One of the more complex problems in network architecture design is redundancy. Sometimes the principles of redundancy and disaster recovery become confused.
So the first question, what is the difference between redundancy and disaster recovery? The simplest way to understand the difference is by asking this question. When does the system engage? A system designed for after a failure is a disaster recovery system. A system designed to prevent a failure is usually associated with redundant systems.
For example: Think about a server with two power supplies. If one power supply fails does the server fail? A second or redundant power supply is designed to keep the server running even if the first power supply should fail. Two power supplies is an example of redundancy.
Hard disk RAID arrays are examples of redundancy. If one drive in the array fails, the system continues to run. Often the disk can be replaced without shutting down the server. Most of the components in a modern server are redundant. In order for the server to completely fail every redundant hardware component must fail.
So how is this different from a disaster recovery system? A disaster recovery system kicks in after the system is down. The classic example is a hard drive failure. When a server fails, the number one worry by the management teams is the safety of the data. In this situation the disaster recovery team restores the data from a backup. A disaster recovery plan starts with the question what if we lose a file? Then asks what do we do if we lose a drive or drive array? Then what if the server fails? Finally what if the site fails? If there is no redundant system in place a disaster recovery plan is the last chance to recover from a data or system loss.

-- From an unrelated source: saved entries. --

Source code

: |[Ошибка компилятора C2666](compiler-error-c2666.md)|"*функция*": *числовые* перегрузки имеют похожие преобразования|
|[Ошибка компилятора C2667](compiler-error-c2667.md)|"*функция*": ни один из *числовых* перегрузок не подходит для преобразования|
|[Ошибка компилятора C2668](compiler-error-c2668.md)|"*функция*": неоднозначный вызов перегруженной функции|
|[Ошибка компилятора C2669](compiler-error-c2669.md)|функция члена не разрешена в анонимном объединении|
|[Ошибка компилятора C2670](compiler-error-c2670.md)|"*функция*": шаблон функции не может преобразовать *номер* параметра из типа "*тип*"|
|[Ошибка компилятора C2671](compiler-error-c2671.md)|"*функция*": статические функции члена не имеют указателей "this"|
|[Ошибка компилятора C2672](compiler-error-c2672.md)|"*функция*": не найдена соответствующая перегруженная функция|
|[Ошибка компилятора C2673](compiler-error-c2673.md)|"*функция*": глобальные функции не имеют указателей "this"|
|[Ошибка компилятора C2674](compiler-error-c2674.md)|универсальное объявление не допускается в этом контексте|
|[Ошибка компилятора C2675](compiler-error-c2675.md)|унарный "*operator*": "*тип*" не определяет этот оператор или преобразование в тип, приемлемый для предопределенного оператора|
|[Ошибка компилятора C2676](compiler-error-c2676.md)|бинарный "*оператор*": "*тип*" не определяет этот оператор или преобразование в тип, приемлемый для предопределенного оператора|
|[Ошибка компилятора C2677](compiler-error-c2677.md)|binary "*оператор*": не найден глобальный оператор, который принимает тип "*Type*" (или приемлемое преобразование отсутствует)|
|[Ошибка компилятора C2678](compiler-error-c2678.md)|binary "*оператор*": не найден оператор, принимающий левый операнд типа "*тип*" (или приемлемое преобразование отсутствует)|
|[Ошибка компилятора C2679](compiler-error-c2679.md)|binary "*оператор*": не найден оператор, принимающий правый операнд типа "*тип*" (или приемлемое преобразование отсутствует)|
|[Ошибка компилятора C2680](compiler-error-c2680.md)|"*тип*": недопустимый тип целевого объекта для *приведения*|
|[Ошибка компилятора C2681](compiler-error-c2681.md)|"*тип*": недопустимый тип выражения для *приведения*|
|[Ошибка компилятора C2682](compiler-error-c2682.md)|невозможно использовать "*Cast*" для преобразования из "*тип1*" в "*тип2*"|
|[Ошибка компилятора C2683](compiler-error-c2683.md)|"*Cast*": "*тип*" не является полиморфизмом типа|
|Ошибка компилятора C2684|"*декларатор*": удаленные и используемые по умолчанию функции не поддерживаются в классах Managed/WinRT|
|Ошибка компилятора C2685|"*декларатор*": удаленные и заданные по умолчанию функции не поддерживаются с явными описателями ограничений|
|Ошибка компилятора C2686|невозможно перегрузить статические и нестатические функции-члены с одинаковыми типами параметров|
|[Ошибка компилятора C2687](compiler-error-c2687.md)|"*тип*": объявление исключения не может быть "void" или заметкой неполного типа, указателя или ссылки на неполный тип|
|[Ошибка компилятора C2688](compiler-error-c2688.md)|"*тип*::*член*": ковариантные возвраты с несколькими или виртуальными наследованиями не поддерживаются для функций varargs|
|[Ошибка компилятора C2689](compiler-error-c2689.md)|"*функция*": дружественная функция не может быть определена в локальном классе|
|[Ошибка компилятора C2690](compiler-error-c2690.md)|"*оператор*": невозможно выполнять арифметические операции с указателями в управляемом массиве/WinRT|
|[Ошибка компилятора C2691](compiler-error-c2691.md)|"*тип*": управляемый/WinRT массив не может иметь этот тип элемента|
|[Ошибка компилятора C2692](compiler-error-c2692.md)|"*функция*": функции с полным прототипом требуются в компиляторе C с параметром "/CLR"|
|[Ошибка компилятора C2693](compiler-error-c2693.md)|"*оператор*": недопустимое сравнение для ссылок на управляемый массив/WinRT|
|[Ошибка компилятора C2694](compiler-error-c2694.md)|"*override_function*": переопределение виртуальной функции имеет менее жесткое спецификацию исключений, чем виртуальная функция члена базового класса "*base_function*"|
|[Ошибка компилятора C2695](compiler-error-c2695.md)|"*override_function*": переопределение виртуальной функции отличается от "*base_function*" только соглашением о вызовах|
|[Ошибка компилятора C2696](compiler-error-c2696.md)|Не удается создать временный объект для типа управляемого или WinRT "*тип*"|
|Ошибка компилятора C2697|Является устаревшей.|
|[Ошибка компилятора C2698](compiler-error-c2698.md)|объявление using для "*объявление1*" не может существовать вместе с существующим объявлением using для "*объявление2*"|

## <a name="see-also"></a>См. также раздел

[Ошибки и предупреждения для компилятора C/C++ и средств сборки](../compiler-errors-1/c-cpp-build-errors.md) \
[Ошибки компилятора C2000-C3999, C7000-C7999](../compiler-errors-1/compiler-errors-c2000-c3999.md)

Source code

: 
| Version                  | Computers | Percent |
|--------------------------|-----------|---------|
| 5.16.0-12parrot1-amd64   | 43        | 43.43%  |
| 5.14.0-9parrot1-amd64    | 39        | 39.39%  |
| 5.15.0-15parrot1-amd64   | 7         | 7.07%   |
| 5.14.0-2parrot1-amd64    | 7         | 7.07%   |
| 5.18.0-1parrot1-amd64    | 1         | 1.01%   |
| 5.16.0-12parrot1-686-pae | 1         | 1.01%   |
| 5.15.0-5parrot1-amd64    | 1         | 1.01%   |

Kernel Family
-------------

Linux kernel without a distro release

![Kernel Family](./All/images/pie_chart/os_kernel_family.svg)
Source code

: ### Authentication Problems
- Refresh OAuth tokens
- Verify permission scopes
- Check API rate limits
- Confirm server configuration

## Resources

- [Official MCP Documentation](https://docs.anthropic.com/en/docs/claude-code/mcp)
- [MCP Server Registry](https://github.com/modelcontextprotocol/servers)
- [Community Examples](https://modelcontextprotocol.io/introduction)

In a redundant system the architect asks the same questions. If the server is lost, there must be another server that has the same information. If an internet connection is lost another internet connection is available. If a site is lost, there must be another site with the same information available to switch over to. When considering the cost of the network design the rule is, “The more redundant the system, the more expensive the system.” With unlimited funds every network would have unlimited redundancy, but in a world where funds and resources are limited most networks are a mixture of redundancy and disaster recovery.
The architect meets with the business owner to decide the priorities associated with the system design. Business critical production systems tend to be highly redundant. This is because while a business critical system is down, the company is losing money. Profitability and Organizational productivity are directly related. Statistically when these types of systems are down it costs a small to medium size business $7,314.00, or more, each hour in productivity losses. Successful large businesses see this rise to $50,000 / hour. Some systems within a Fortune 500 company could easily cost $1,000,000 / minute in lost productivity. Consider that for a successful small business a 12 hour loss can potentially cost the business $87,000 in lost productivity. Redundancy is statistically 1/7th the cost of repairing the system after a failure.
Yet non-critical systems failures can sometimes go un-noticed for weeks. So the cost of making non-critical business systems redundant may not be worth the cost to the management teams. Deciding which systems are business critical and which aren’t is a managerial decision. The problem is that many often the management teams are left out of this decision process.
When making availability decisions in my architecture here a question questions I ask myself:
The logic tree behind this…
- All strategic business decisions should be made by management.
- All technical decisions are tactical and should be made by the technician.
Therefore: If a change made by a technical expert does not support the vision or goals of the company, a department or a team this is a strategically decision. Therefore this change should be run by management before the change is made.
Therefore: If the change is made to reduce time or costs for the company, this is also a strategic decision. Therefore this change should be run by management before the change is made.
Finally: If the change supports the present tactics of the organization, without affecting cost or time (positively or negatively) this is an appropriate decision for the technical team to make without running the problem by management.
In this article I’ve discussed the difference between redundancy and disaster recovery. Most network systems are a combination of these two types of systems. As a system architect changes that affect the business vision, goals and strategy need to be run by management before they are implemented. This is true not matter whether the change is made by a technician, system administrator or system architect.
I’m curious if others have seen the effect of confusing redundancy and disaster recovery? I also wonder if others have seen negative affects when technicians made decisions that affected the strategy of the organization without realizing the cost of what they had done.